Transcribe the text of every item below word for word, keeping each line as it stands.
[Exercise data Boundary: Start]
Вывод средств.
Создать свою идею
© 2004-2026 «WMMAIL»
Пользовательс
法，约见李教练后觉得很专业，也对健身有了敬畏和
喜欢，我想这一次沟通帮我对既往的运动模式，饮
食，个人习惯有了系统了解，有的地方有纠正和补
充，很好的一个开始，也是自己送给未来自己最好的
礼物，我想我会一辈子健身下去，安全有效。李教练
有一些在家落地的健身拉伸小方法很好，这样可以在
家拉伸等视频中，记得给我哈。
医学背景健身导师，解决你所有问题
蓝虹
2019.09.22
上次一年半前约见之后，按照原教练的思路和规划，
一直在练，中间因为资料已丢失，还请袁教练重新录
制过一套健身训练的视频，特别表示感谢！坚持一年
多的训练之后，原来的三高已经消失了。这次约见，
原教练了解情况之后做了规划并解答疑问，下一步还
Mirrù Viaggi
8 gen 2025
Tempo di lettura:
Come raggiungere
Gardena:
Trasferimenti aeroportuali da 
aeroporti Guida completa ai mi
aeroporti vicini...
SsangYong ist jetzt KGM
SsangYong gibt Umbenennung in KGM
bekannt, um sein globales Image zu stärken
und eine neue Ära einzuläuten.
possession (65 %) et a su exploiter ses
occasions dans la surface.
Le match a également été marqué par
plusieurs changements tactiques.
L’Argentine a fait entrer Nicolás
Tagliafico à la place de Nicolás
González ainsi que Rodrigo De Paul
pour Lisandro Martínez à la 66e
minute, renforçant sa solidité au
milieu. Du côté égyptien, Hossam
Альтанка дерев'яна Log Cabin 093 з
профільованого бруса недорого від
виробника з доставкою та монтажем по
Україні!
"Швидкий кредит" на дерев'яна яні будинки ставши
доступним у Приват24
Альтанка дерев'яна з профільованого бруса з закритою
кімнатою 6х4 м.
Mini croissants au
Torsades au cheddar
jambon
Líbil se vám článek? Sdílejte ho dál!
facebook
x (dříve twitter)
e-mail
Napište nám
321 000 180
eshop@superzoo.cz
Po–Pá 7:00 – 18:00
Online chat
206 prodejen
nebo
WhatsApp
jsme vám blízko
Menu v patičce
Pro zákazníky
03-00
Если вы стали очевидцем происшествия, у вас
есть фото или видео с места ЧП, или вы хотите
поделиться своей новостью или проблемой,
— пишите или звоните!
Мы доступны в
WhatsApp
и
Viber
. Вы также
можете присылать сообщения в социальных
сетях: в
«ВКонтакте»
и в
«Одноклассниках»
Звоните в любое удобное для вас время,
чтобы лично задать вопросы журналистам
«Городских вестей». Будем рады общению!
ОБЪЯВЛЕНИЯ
[Exercise data Boundary: End]
== Output ==
Вывод средств.
Создать свою идею
© 2004-2026 «WMMAIL»
Пользовательс
法，约见李教练后觉得很专业，也对健身有了敬畏和
喜欢，我想这一次沟通帮我对既往的运动模式，饮
食，个人习惯有了系统了解，有的地方有纠正和补
充，很好的一个开始，也是自己送给未来自己最好的
礼物，我想我会一辈子健身下去，安全有效。李教练
有一些在家落地的健身拉伸小方法很好，这样可以在
家拉伸等视频中，记得给我哈。
医学背景健身导师，解决你所有问题
蓝虹
2019.09.22
上次一年半前约见之后，按照原教练的思路和规划，
一直在练，中间因为资料已丢失，还请袁教练重新录
制过一套健身训练的视频，特别表示感谢！坚持一年
多的训练之后，原来的三高已经消失了。这次约见，
原教练了解情况之后做了规划并解答疑问，下一步还
Mirrù Viaggi
8 gen 2025
Tempo di lettura:
Come raggiungere
Gardena:
Trasferimenti aeroportuali da 
aeroporti Guida completa ai mi
aeroporti vicini...
SsangYong ist jetzt KGM
SsangYong gibt Umbenennung in KGM
bekannt, um sein globales Image zu stärken
und eine neue Ära einzuläuten.
possession (65 %) et a su exploiter ses
occasions dans la surface.
Le match a également été marqué par
plusieurs changements tactiques.
L’Argentine a fait entrer Nicolás
Tagliafico à la place de Nicolás
González ainsi que Rodrigo De Paul
pour Lisandro Martínez à la 66e
minute, renforçant sa solidité au
milieu. Du côté égyptien, Hossam
Альтанка дерев'яна Log Cabin 093 з
профільованого бруса недорого від
виробника з доставкою та монтажем по
Україні!
"Швидкий кредит" на дерев'яна яні будинки ставши
доступним у Приват24
Альтанка дерев'яна з профільованого бруса з закритою
кімнатою 6х4 м.
Mini croissants au
Torsades au cheddar
jambon
Líbil se vám článek? Sdílejte ho dál!
facebook
x (dříve twitter)
e-mail
Napište nám
321 000 180
eshop@superzoo.cz
Po–Pá 7:00 – 18:00
Online chat
206 prodejen
nebo
WhatsApp
jsme vám blízko
Menu v patičce
Pro zákazníky
03-00
Если вы стали очевидцем происшествия, у вас
есть фото или видео с места ЧП, или вы хотите
поделиться своей новостью или проблемой,
— пишите или звоните!
Мы доступны в
WhatsApp
и
Viber
. Вы также
можете присылать сообщения в социальных
сетях: в
«ВКонтакте»
и в
«Одноклассниках»
Звоните в любое удобное для вас время,
чтобы лично задать вопросы журналистам
«Городских вестей». Будем рады общению!
ОБЪЯВЛЕНИЯ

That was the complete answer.